Zenutra accounts for 61% of all ad spend, at a deliberate launch loss. Set Zenutra aside and the rest of the account is efficient, with advertising at about 4% of sales.
Non-converting searches are negated continuously, so genuine wasted spend is minimal, around £66 in June. The remaining no-sale spend is deliberate Zenutra launch investment, spending into new terms to build ranking, plus higher Prime Day competition on terms that usually convert. This is normal early-stage and event activity, not overlooked waste.
Sales and advertising efficiency were steady through the first three weeks of June. Advertising cost rose in Prime Day week, 23 to 26 June, as spend was increased for the event and the Zenutra launch. This was expected and tied to the event rather than a change in the account.
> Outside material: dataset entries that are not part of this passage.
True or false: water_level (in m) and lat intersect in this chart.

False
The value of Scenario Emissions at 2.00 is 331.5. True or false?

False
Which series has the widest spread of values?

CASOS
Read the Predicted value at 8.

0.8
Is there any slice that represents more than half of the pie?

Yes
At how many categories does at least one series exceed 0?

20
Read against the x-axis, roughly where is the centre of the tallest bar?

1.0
Sales in the last few days of June ran below the earlier weeks, which can happen when a deal event pulls some demand forward. It is worth watching in July, but the effect is normal after a large deal event.
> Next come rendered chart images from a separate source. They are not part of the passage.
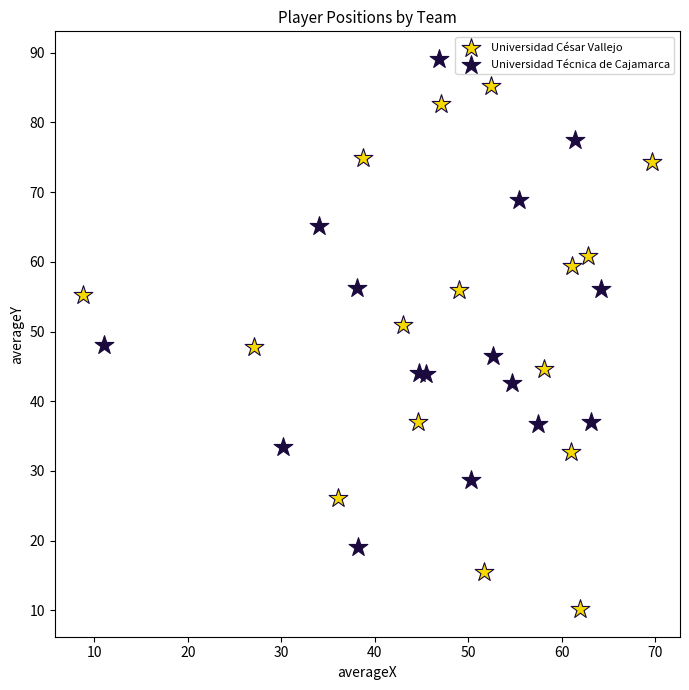

Which series has the largest Y range (max minus min)?

Universidad César Vallejo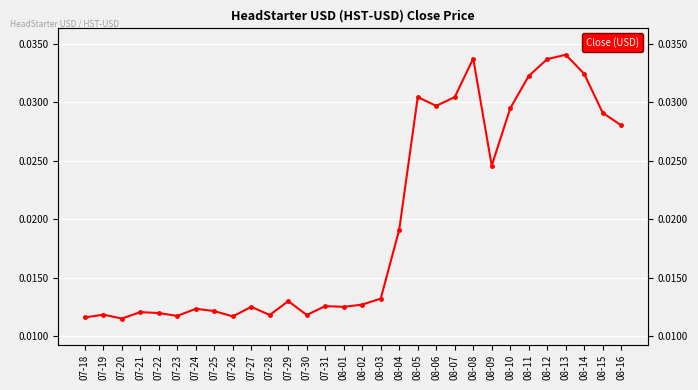

Does the chart display data point markers on the line(s)?

Yes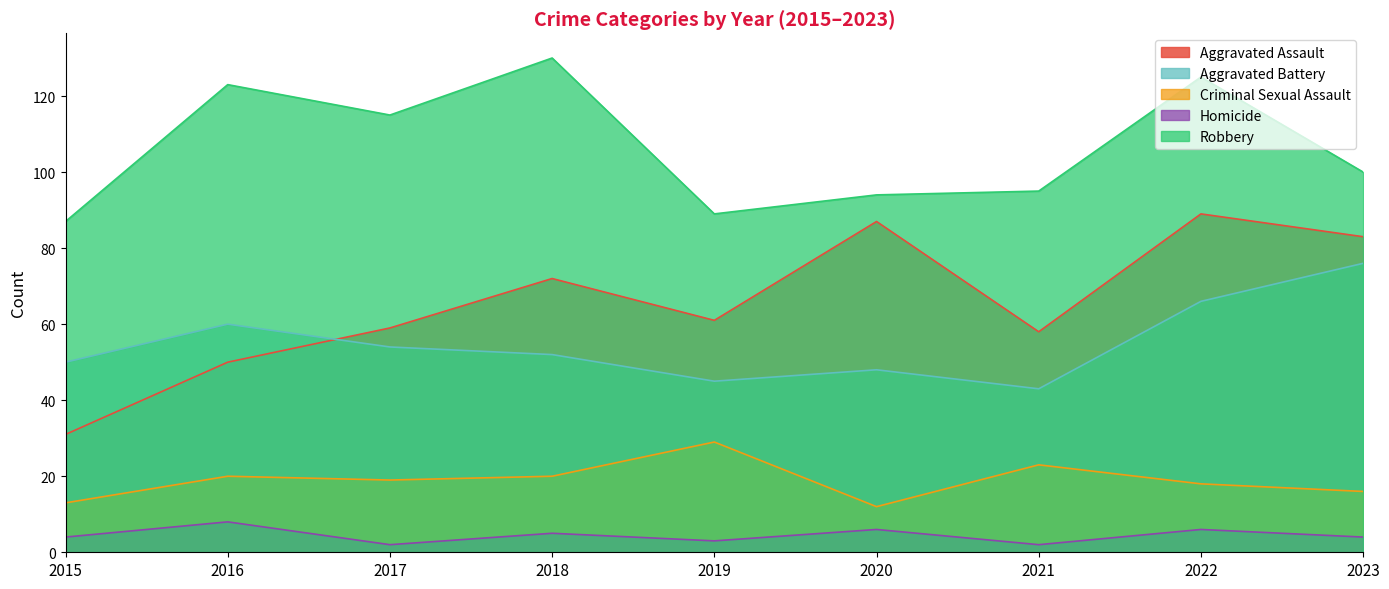

What is the sum of all Aggravated Assault values?

590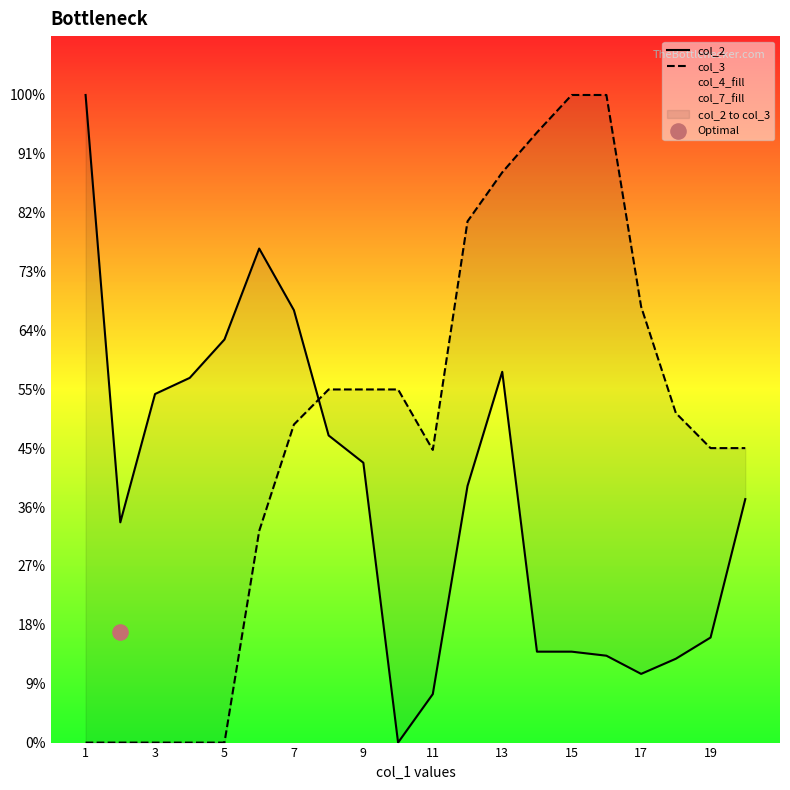

Is the value of col_2 at 3 greater than the value of col_3 at 19?

Yes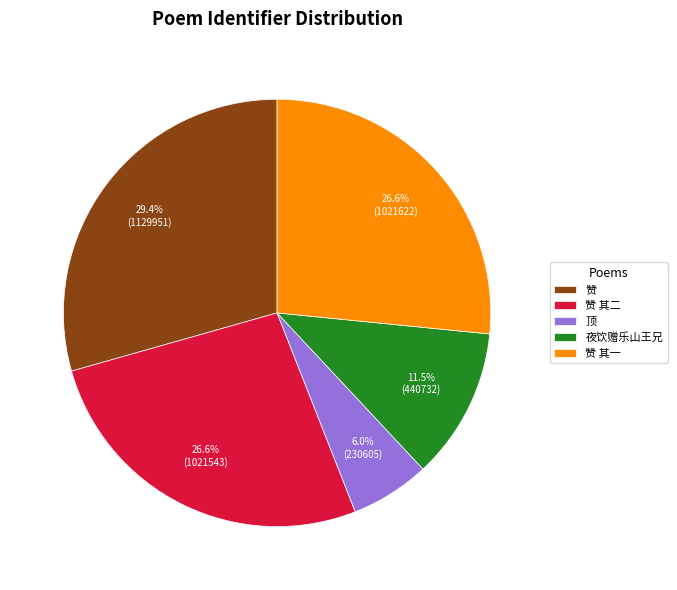

How much of the chart is everything except 赞 其一?

73.4%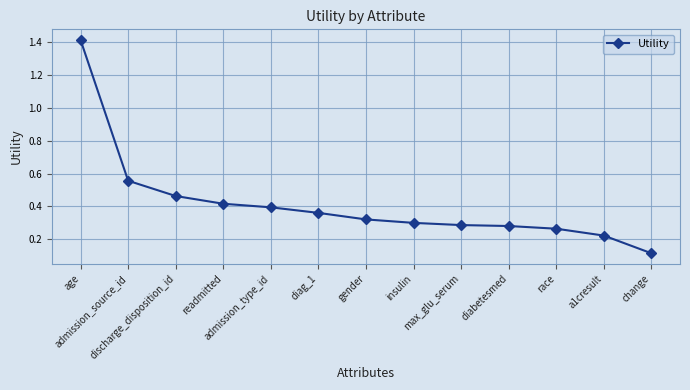

The chart shows a value of 2.1 at age. True or false?

False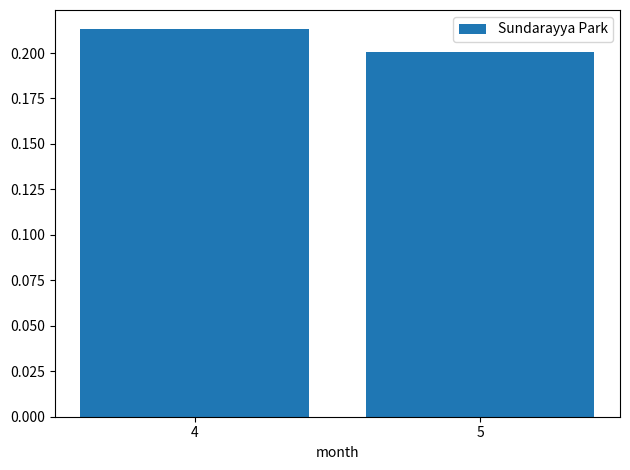

True or false: the data shows 0.3 at 5.

False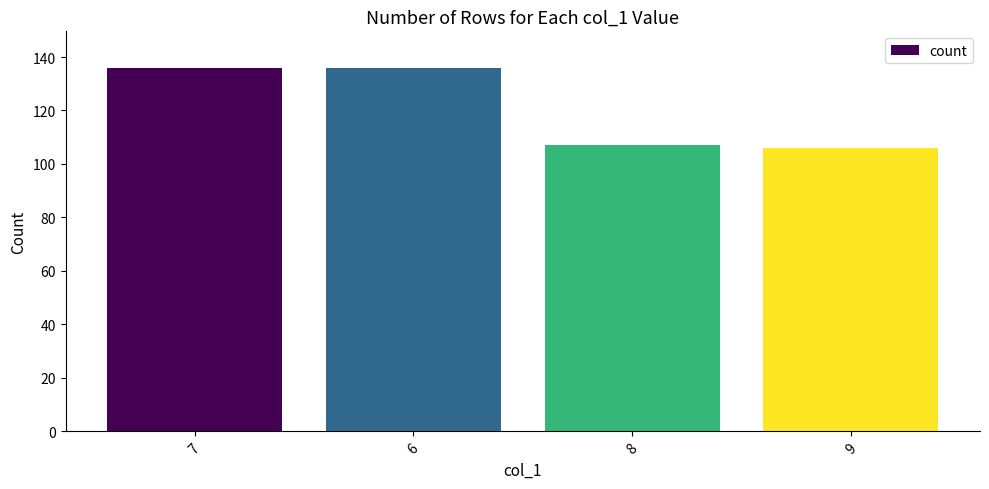

Approximately how many times larger is the value at 7 compared to 9?

1.3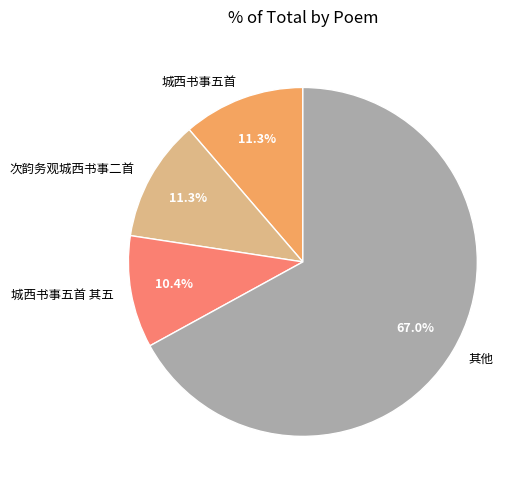

How many segments does this pie chart have?

4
Brand searches, for example "udo's choice" and "cleanmarine", are efficient at £12 back per £1, but they defend demand you already have rather than bringing in new customers. June search data shows those brand searches already appear in almost every relevant search, close to 100% of the time, so that demand is already fully covered.
The new-customer searches that convert well are barely showing at all. Each of the terms below converts efficiently yet appears in under 5% of the searches it could. This is where the real growth room sits, and where investment should now go.
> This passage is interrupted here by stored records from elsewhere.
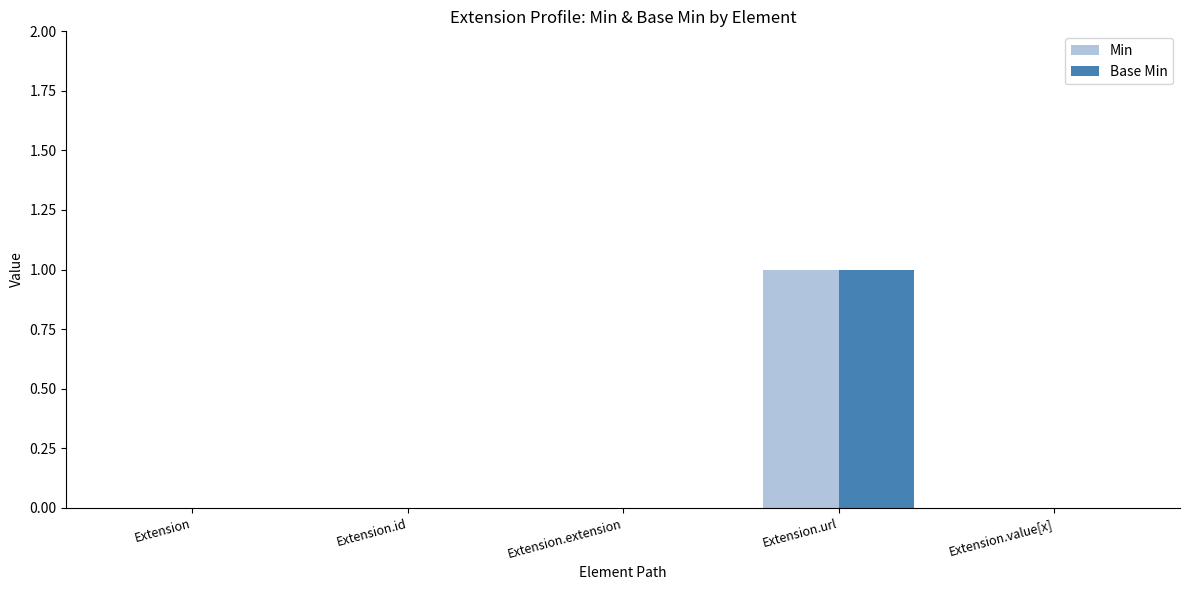

Are the bars grouped side by side (vs. stacked)?

Yes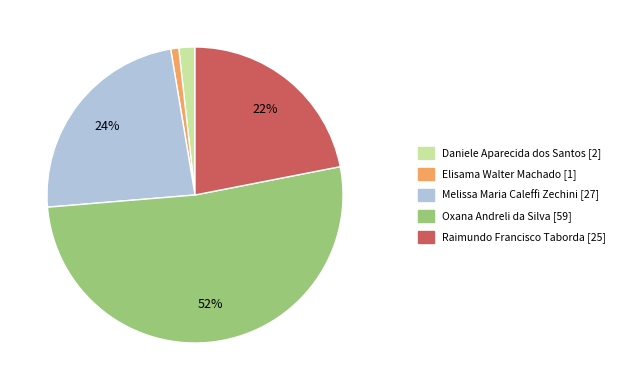

Is there a majority slice in this chart?

Yes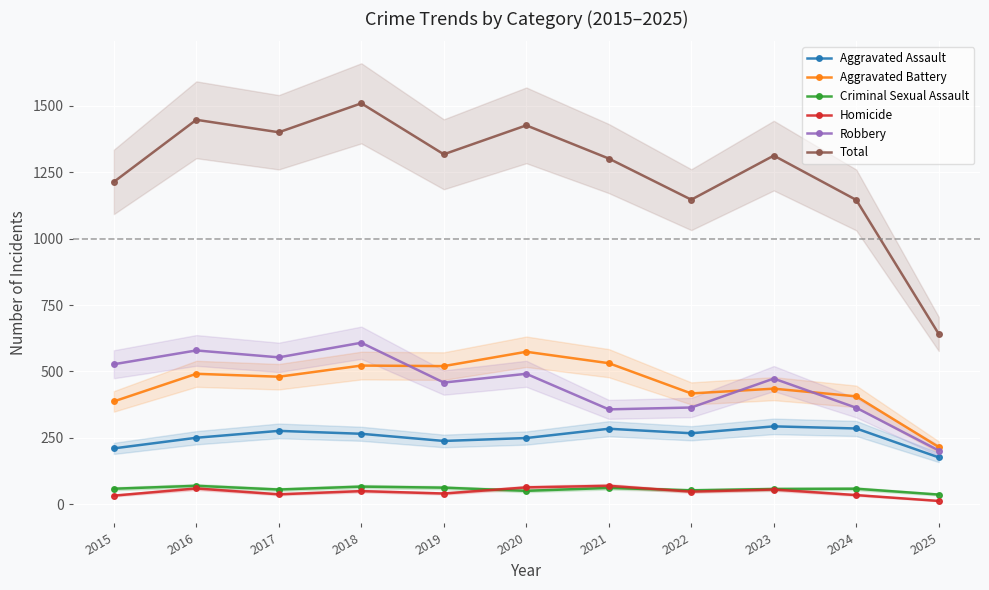

What are all the series names shown in the legend?

Aggravated Assault, Aggravated Battery, Criminal Sexual Assault, Homicide, Robbery, Total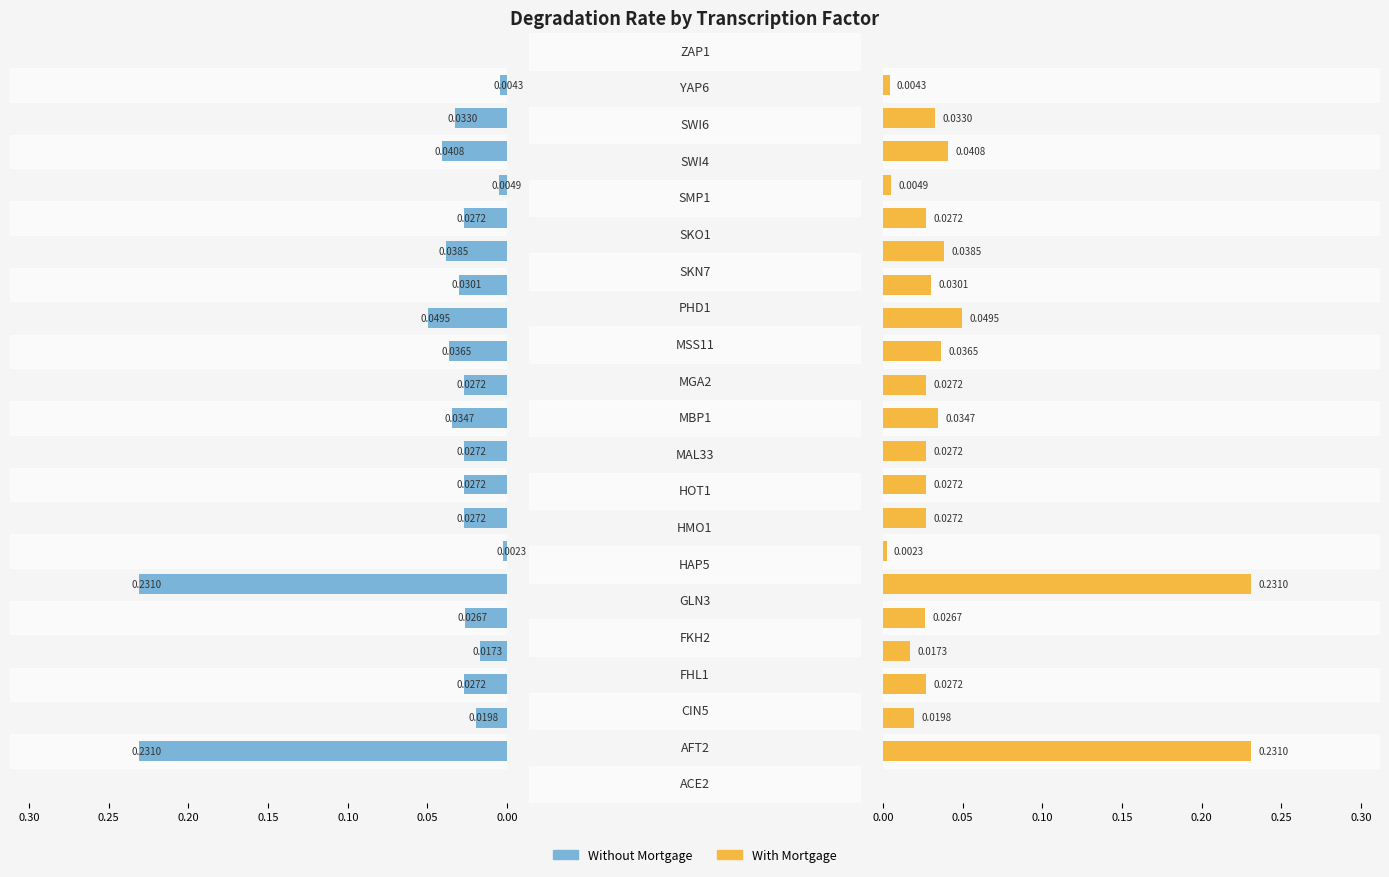

Is it true that the value at 0.35 is 0.0?

True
| Non-brand term | Return per £1 | Share of searches shown |
|---|---|---|
| Digestive enzymes | £7.70 | 0.2% |
| Omega 3 6 9 capsules | £10.00 | 0.3% |
| Krill oil | £4.20 | 4.4% |
Searches that stop converting are negated on an ongoing basis, so little spend sits on dead terms.
Turned £214 of spend into £2,897 of sales across 111 orders. Efficient and well established, defending the brand’s core demand. The Udo's Enzymes and Krill Oil campaigns also ran efficiently through the month.
Spent £59 for £17 of sales. It was paused during June and is being rebuilt.
Underperforming search terms were negated and low-value campaigns paused during the month, keeping spend focused on the terms and products that convert. The efficient campaigns defend the brand, and that base is well covered. The clear next step is to build campaigns around the small set of non-brand searches that already convert well, where new-customer growth will come from.
Udo's Choice remains the core of the account. Its listings convert well and its brand-defence advertising is efficient. The main Enzymes listing wins the Buy Box 84% of the time and is worth lifting above 90% before spending more on it.
Eye Logic Dry Eye Spray had 676 visits but won the Buy Box only 48% of the time and converted just over 1 in 10 visitors. This is a problem with the listing and Buy Box rather than a shortage of traffic. Ad spend on it was held back in June while both are addressed.
Cleanmarine MenoMin drew 263 visits and £1,476 of sales. Its advertising ran at a heavy loss, so it was pulled back during June. Krill Oil advertising ran efficiently, though nearly all of it comes from brand searches rather than new-customer demand.
Manuka Health listings won the Buy Box between 75% and 77% of the time in June, linked to overseas resellers competing on price. Transparency is launching shortly on Manuka Health, which will remove these resellers and resolve the Buy Box issue at source.
Zenutra, reported separately as a launch, generated £5,536 of sales at a planned launch loss. Its main Magnesium product climbed the organic search rankings during June, reaching the top ten for "magnesium bisglycinate", a good early sign for a product three months into launch.